Local resistance to building new jails in four of the five boroughs has been strong. At the same time, the city’s jail population has increased to more than 6,000. The four new jails would have only about 4,200 beds.

Mayor Eric Adams, a former police captain, has expressed skepticism that the city would be able to meet its deadline and has called for a “Plan B.” He has described the plan as flawed, raising alarms among other elected officials and advocates about whether he is committed to closing the jail by the deadline

In the meantime, conditions at Rikers have grown only more dangerous. Nine people have died in custody there this year, and federal authorities are believed to be on the verge of stripping control of Rikers from New York City and placing the jail into receivership because of the violence, disorder and poor management.

We really don’t want anybody else to die behind those walls,” Ms. Adams, whose staff has taken to calling the new effort Lippman 2.0, said in an interview. “This is completely a priority for me, just like it was for Melissa.”

Both Ms. Adams and Judge Lippman, who will chair the rebooted commission, said they had spoken with Mr. Adams about it and that he was on board. City Hall did not immediately respond to a request for comment.

Calls for the federal government to take control of Rikers Island have intensified in recent months. Damian Williams, the U.S. attorney for the Southern District of New York, in July called the jail a “collective failure” and urged for it to be placed into receivership to address the “ongoing risk of harm” to detainees and correction officers. In August, a federal monitor said the city was not moving with any urgency to fix the longstanding problems there.

Earlier this month, a 27-year-old man being held at Rikers while awaiting trial on robbery charges became the ninth detainee to die in city custody this year. He was found unresponsive and pronounced dead just hours before the federal monitor issued another scathing report.

In an interview this week, Judge Lippman said he had little reason to believe in 2016, when the original commission started its work, that support for closing Rikers would have increased as much as it has, calling the group’s early efforts a “fool’s errand.” Today, many elected officials are in favor of closing the jail.

“This place needs to be closed. It’s a moral stain on the soul of our city,” Judge Lippman said. “Our mandate is to take the original blueprint and superimpose on it a blueprint based on today’s conditions to get the job done.”

One of the commission’s goals is reducing the jail’s population, including by moving people with mental illness to treatment centers outside the jail and shortening the time it takes for detainees’ cases to be adjudicated.

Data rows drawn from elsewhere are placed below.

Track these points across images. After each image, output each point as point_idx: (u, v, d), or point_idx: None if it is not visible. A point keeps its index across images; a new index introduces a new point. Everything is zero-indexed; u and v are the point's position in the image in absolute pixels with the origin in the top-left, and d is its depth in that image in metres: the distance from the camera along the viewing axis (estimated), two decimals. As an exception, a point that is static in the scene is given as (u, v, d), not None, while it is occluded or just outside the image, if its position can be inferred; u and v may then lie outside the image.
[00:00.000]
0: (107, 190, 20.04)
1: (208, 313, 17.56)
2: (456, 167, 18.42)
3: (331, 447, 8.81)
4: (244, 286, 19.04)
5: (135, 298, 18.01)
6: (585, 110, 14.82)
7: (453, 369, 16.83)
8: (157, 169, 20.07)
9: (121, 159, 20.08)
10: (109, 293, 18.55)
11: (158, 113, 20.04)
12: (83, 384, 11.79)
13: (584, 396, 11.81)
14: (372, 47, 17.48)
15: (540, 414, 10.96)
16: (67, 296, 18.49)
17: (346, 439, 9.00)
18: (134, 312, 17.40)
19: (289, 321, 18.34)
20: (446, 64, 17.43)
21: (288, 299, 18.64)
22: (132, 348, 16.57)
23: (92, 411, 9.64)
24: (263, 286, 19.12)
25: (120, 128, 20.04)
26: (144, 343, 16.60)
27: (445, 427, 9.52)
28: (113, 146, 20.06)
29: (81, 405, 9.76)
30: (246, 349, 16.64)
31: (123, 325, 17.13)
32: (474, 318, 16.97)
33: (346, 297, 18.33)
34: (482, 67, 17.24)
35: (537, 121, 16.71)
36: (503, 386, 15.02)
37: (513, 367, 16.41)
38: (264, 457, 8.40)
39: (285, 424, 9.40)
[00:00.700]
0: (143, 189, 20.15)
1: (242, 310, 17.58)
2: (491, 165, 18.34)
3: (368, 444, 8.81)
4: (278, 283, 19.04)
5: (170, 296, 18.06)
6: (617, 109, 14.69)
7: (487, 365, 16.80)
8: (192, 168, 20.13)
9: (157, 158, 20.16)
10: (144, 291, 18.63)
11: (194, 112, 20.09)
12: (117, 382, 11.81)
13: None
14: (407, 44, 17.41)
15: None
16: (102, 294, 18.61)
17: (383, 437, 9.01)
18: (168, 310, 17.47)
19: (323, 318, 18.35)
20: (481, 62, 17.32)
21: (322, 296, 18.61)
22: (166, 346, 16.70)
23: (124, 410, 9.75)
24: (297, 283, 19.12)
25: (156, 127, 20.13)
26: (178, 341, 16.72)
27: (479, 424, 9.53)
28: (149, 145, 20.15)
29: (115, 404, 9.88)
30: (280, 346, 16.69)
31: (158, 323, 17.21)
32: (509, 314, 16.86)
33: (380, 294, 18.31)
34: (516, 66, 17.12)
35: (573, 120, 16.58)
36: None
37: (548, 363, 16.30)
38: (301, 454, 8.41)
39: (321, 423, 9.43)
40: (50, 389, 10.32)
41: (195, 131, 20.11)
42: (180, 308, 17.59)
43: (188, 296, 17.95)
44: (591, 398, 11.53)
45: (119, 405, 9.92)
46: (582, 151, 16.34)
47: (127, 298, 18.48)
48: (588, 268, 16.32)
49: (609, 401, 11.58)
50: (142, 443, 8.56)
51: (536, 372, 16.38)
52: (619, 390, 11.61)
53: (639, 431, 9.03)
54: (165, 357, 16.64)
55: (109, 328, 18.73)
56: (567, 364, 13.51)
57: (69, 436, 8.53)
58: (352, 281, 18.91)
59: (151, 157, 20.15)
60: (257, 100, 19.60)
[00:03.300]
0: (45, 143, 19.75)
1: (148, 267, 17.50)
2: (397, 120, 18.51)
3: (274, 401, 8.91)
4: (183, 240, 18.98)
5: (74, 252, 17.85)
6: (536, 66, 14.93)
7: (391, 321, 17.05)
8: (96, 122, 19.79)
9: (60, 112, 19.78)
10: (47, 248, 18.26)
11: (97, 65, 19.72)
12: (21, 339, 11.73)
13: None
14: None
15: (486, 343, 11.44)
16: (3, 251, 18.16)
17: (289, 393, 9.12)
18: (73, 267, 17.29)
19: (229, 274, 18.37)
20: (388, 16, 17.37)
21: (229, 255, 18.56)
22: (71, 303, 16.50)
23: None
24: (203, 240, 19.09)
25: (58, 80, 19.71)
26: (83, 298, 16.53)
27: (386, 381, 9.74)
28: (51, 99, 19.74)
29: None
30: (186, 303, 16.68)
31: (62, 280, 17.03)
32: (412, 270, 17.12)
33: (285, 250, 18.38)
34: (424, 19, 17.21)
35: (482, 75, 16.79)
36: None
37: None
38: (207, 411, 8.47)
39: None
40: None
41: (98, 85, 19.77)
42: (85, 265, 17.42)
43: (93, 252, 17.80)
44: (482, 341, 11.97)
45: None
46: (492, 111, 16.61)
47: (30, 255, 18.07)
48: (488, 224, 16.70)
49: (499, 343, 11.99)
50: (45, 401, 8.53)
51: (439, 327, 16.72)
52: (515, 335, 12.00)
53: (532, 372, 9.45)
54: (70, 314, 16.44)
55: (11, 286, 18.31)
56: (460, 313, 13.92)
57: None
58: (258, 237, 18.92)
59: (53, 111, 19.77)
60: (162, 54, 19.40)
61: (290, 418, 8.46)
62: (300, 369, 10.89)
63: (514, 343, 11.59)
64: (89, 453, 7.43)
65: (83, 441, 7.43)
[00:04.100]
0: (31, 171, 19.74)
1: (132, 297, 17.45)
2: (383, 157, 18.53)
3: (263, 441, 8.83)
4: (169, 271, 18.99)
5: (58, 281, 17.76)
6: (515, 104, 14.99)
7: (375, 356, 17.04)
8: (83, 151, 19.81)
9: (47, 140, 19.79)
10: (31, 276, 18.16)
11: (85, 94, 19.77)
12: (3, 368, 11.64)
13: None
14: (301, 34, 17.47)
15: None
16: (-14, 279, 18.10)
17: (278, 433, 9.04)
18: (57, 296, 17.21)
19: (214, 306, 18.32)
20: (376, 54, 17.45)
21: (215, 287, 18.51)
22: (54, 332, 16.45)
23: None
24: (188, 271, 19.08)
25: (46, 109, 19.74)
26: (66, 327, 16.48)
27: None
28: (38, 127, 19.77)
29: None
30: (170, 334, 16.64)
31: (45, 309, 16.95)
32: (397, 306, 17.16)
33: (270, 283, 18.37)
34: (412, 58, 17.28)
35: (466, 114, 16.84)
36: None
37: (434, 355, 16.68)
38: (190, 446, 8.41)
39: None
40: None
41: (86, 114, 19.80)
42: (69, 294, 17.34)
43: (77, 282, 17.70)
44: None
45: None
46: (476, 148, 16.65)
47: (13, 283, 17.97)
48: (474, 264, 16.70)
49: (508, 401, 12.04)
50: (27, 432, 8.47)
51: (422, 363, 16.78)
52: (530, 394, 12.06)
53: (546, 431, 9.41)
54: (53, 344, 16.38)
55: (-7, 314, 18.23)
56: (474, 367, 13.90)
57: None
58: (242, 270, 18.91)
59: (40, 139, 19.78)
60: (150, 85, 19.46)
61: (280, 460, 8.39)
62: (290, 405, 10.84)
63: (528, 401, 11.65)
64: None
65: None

There are 1,200 people with severe mental illness being held at Rikers, a 50 percent increase over the past 20 months, according to the City Council. People held at Rikers also must wait three to four times longer than the national average for their cases to go to trial, which inflates the population.

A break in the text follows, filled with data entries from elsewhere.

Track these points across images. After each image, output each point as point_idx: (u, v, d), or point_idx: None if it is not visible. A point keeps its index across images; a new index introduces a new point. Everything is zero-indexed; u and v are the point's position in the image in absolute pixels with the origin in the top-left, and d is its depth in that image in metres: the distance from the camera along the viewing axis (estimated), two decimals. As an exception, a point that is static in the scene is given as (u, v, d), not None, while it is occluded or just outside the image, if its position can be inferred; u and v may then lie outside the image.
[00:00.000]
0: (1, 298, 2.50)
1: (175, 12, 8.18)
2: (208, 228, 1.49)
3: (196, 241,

The cost of operating Rikers is another major reason to close it, Ms. Adams said. The city spends $1,200 per day on each detainee, a total of nearly $450,000 per person per year.

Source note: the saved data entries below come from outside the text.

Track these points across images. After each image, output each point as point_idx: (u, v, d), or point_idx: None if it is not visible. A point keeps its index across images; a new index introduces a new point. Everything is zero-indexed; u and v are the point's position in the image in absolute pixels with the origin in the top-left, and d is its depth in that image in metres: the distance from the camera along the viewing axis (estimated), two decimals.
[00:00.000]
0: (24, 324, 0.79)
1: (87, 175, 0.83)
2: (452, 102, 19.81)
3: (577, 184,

“What do we really get for that money?” Ms. Adams said. “We get unsafe, violent institutions that absolutely endanger staff and detainees, deepen mental illness and release folks that are worse off than when they got there.”

The borough-based jails plan could save the city at least $1 billion per year, Ms. Adams said.

Other goals of the commission include creating a new plan for corrections in the city that eliminates the rampant violence in the jails and makes the system more rehabilitative, and eventually transforming Rikers into an infrastructure hub for green energy.

The commission will be independent, meaning neither the mayor nor the City Council will appoint its members.

Ms. Mark-Viverito said she was optimistic about the plan and glad that Ms. Adams was focused on addressing a difficult issue that was vital to the future of the city.

“Ithank Speaker Adams, because she sees this as something that has to happen and she sees this as something that we’ve got to finish,” Ms. Mark-Viverito said. “I hope that she is the last speaker that has to address this issue.”